Macro
The first week of the month is traditionally focused largely on the US labour market. The latest employment report revealed that the US added the most jobs in ten months and the country’s economy created 303,000 new jobs in March, beating market estimates. In contrast, the unemployment rate unexpectedly fell from two-year highs and employers continued to raise wages at a steady pace. These data suggest that the labour market remains tight, increasing the chances of a soft landing for the U.S. economy and potentially delaying a widely expected interest rate cut. Earlier, Minneapolis Fed President Neel Kashkari and Fed Chairman Powell indicated that they were in no hurry to cut rates.

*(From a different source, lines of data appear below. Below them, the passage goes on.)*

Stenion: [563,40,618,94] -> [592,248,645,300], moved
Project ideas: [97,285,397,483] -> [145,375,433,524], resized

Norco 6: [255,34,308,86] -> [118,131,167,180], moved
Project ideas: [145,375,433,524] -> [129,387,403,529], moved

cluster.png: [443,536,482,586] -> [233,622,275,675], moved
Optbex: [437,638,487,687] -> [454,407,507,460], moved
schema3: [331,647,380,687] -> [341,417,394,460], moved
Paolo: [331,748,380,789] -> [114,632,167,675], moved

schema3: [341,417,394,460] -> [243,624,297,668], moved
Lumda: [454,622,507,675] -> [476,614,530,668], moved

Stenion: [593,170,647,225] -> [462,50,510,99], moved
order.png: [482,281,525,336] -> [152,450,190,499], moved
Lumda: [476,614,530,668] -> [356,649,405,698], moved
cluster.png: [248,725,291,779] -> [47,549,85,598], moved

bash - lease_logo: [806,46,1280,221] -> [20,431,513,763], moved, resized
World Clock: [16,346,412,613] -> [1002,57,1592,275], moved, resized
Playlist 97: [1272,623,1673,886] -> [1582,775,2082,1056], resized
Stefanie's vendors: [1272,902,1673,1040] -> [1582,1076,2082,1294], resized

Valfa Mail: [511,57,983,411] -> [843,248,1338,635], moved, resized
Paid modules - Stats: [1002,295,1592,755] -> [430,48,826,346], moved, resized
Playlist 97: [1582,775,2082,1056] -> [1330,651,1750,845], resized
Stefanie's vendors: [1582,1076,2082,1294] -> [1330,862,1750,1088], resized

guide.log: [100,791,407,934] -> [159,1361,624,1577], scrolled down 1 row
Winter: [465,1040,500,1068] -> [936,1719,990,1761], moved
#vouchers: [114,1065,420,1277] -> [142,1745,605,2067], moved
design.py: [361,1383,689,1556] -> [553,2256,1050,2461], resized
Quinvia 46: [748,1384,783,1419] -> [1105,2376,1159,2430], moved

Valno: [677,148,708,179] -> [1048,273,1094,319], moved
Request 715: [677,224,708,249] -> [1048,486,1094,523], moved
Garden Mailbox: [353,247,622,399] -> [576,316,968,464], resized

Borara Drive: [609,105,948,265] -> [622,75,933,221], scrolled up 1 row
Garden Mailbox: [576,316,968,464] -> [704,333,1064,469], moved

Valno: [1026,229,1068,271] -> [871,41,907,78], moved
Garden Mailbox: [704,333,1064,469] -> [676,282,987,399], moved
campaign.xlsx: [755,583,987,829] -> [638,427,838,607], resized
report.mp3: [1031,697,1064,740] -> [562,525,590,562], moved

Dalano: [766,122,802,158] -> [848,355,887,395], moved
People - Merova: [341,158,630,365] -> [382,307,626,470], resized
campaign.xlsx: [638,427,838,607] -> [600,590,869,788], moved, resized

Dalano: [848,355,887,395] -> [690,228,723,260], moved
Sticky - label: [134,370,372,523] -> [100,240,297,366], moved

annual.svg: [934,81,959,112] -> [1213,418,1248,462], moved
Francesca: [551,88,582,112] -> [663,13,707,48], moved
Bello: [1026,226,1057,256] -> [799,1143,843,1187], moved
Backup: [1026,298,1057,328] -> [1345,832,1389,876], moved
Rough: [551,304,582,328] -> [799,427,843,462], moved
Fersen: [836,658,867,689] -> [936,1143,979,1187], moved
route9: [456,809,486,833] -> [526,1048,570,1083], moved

The growth in the labour market picked up already on Wednesday with data from ADP showing that US private companies hired 184k workers in March 2024, up from an upwardly revised 155k in February and beating the forecast of 148k. This is the largest increase in jobs in eight months.
Mixed data regarding purchasing managers’ indices elicited mixed reactions among investors.PMIs in the manufacturing sector indicated signs of expansion, which was also confirmed by the PMI in the services sector, but which has now declined for two consecutive months.
Annual headline inflation in the euro area fell to 2.4% in March from 2.6% in February, compared to forecasts. Core inflation, which excludes volatile food and energy prices, also slowed to 2.9% from 3.1%. However, annual services price inflation reached 4.0% for the fifth consecutive month.
S&P Global revised its estimate for the eurozone’s composite purchasing managers’ index (PMI), which includes services and manufacturing, to 50.3 in March from an initial 49.9. A reading above 50 indicates an expansion of private sector business activity.